Serious adverse events occurred in fewer than 5% of patients in both arms but other adverse events were significantly more common in the ribociclib arm. Neutropenia occurred in 59% of patients in the ribociclib arm compared to 1% of the placebo arm; leukopenia occurred in 21% vs 1%; lymphopenia in 7% vs. 1%, and patients in the ribociclib arm had a higher incidence of elevated alanine aminotransferase and elevated aspartate aminotransferase.
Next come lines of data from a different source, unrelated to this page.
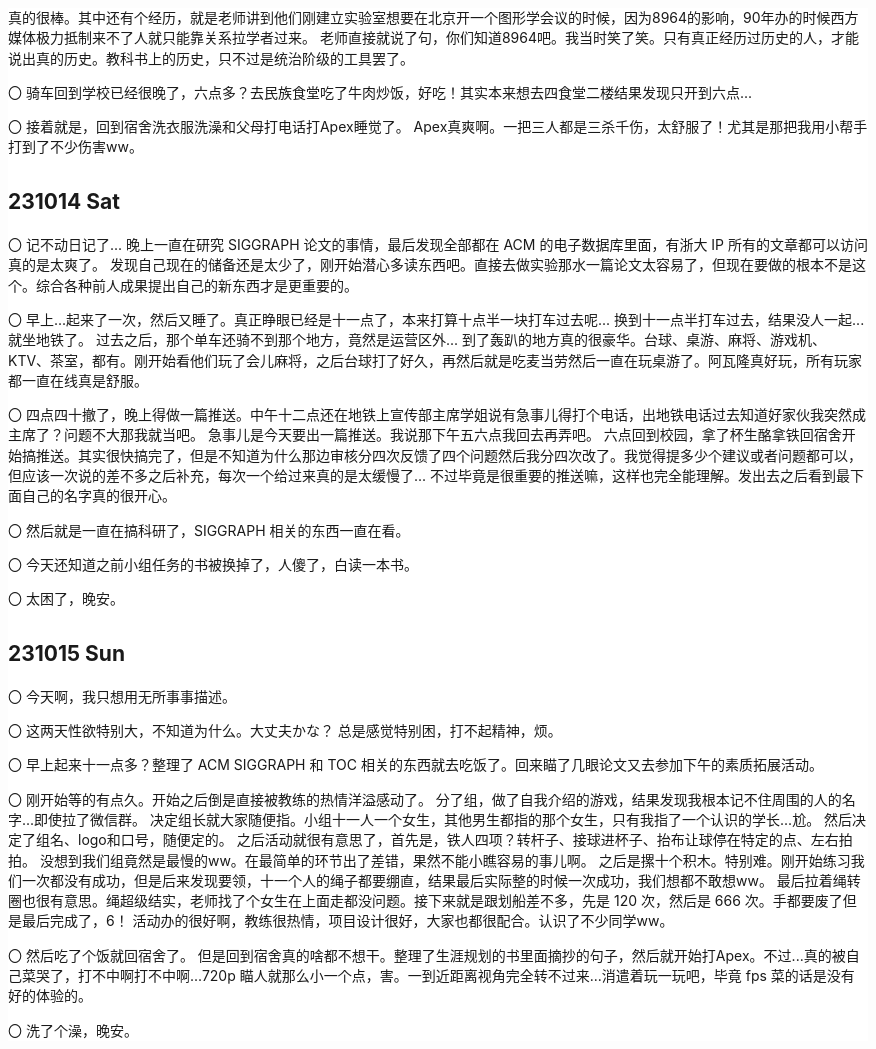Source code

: 真的很棒。其中还有个经历，就是老师讲到他们刚建立实验室想要在北京开一个图形学会议的时候，因为8964的影响，90年办的时候西方媒体极力抵制来不了人就只能靠关系拉学者过来。
老师直接就说了句，你们知道8964吧。我当时笑了笑。只有真正经历过历史的人，才能说出真的历史。教科书上的历史，只不过是统治阶级的工具罢了。

〇 骑车回到学校已经很晚了，六点多？去民族食堂吃了牛肉炒饭，好吃！其实本来想去四食堂二楼结果发现只开到六点...

〇 接着就是，回到宿舍洗衣服洗澡和父母打电话打Apex睡觉了。
Apex真爽啊。一把三人都是三杀千伤，太舒服了！尤其是那把我用小帮手打到了不少伤害ww。

## 231014 Sat

〇 记不动日记了...
晚上一直在研究 SIGGRAPH 论文的事情，最后发现全部都在 ACM 的电子数据库里面，有浙大 IP 所有的文章都可以访问真的是太爽了。
发现自己现在的储备还是太少了，刚开始潜心多读东西吧。直接去做实验那水一篇论文太容易了，但现在要做的根本不是这个。综合各种前人成果提出自己的新东西才是更重要的。

〇 早上...起来了一次，然后又睡了。真正睁眼已经是十一点了，本来打算十点半一块打车过去呢...
换到十一点半打车过去，结果没人一起...就坐地铁了。
过去之后，那个单车还骑不到那个地方，竟然是运营区外...
到了轰趴的地方真的很豪华。台球、桌游、麻将、游戏机、KTV、茶室，都有。刚开始看他们玩了会儿麻将，之后台球打了好久，再然后就是吃麦当劳然后一直在玩桌游了。阿瓦隆真好玩，所有玩家都一直在线真是舒服。

〇 四点四十撤了，晚上得做一篇推送。中午十二点还在地铁上宣传部主席学姐说有急事儿得打个电话，出地铁电话过去知道好家伙我突然成主席了？问题不大那我就当吧。
急事儿是今天要出一篇推送。我说那下午五六点我回去再弄吧。
六点回到校园，拿了杯生酪拿铁回宿舍开始搞推送。其实很快搞完了，但是不知道为什么那边审核分四次反馈了四个问题然后我分四次改了。我觉得提多少个建议或者问题都可以，但应该一次说的差不多之后补充，每次一个给过来真的是太缓慢了...
不过毕竟是很重要的推送嘛，这样也完全能理解。发出去之后看到最下面自己的名字真的很开心。

〇 然后就是一直在搞科研了，SIGGRAPH 相关的东西一直在看。

〇 今天还知道之前小组任务的书被换掉了，人傻了，白读一本书。

〇 太困了，晚安。

## 231015 Sun

〇 今天啊，我只想用无所事事描述。

〇 这两天性欲特别大，不知道为什么。大丈夫かな？
总是感觉特别困，打不起精神，烦。

〇 早上起来十一点多？整理了 ACM SIGGRAPH 和 TOC 相关的东西就去吃饭了。回来瞄了几眼论文又去参加下午的素质拓展活动。

〇 刚开始等的有点久。开始之后倒是直接被教练的热情洋溢感动了。
分了组，做了自我介绍的游戏，结果发现我根本记不住周围的人的名字...即使拉了微信群。
决定组长就大家随便指。小组十一人一个女生，其他男生都指的那个女生，只有我指了一个认识的学长...尬。
然后决定了组名、logo和口号，随便定的。
之后活动就很有意思了，首先是，铁人四项？转杆子、接球进杯子、抬布让球停在特定的点、左右拍拍。
没想到我们组竟然是最慢的ww。在最简单的环节出了差错，果然不能小瞧容易的事儿啊。
之后是摞十个积木。特别难。刚开始练习我们一次都没有成功，但是后来发现要领，十一个人的绳子都要绷直，结果最后实际整的时候一次成功，我们想都不敢想ww。
最后拉着绳转圈也很有意思。绳超级结实，老师找了个女生在上面走都没问题。接下来就是跟划船差不多，先是 120 次，然后是 666 次。手都要废了但是最后完成了，6！
活动办的很好啊，教练很热情，项目设计很好，大家也都很配合。认识了不少同学ww。

〇 然后吃了个饭就回宿舍了。
但是回到宿舍真的啥都不想干。整理了生涯规划的书里面摘抄的句子，然后就开始打Apex。不过...真的被自己菜哭了，打不中啊打不中啊...720p 瞄人就那么小一个点，害。一到近距离视角完全转不过来...消遣着玩一玩吧，毕竟 fps 菜的话是没有好的体验的。

〇 洗了个澡，晚安。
The number of deaths in the study was too low to enable a reliable analysis of the impact of ribociclib therapy on overall survival.
Commenting on the findings, Professor Giuseppe Curigliano, Director of the New Drugs and Early Drug Development for Innovative Therapies Division at the European Institute of Oncology, Milan, Italy, said, “I believe the results of this study are significant because now we have a new CDK4/6 inhibitor for patients with estrogen-receptor positive metastatic breast cancer, in addition to palbociclib (already FDA approved) and abemaciclib (under development).”
“The addition of ribociclib to letrozole does increase the rate of toxicity, but overall, if we evaluate the magnitude of clinical benefit, there is definitely a benefit to be gained from adding ribociclib.”
Curigliano also suggested that further studies of ribociclib should examine the use of cancer biomarkers to better identify patients who would respond to the combination.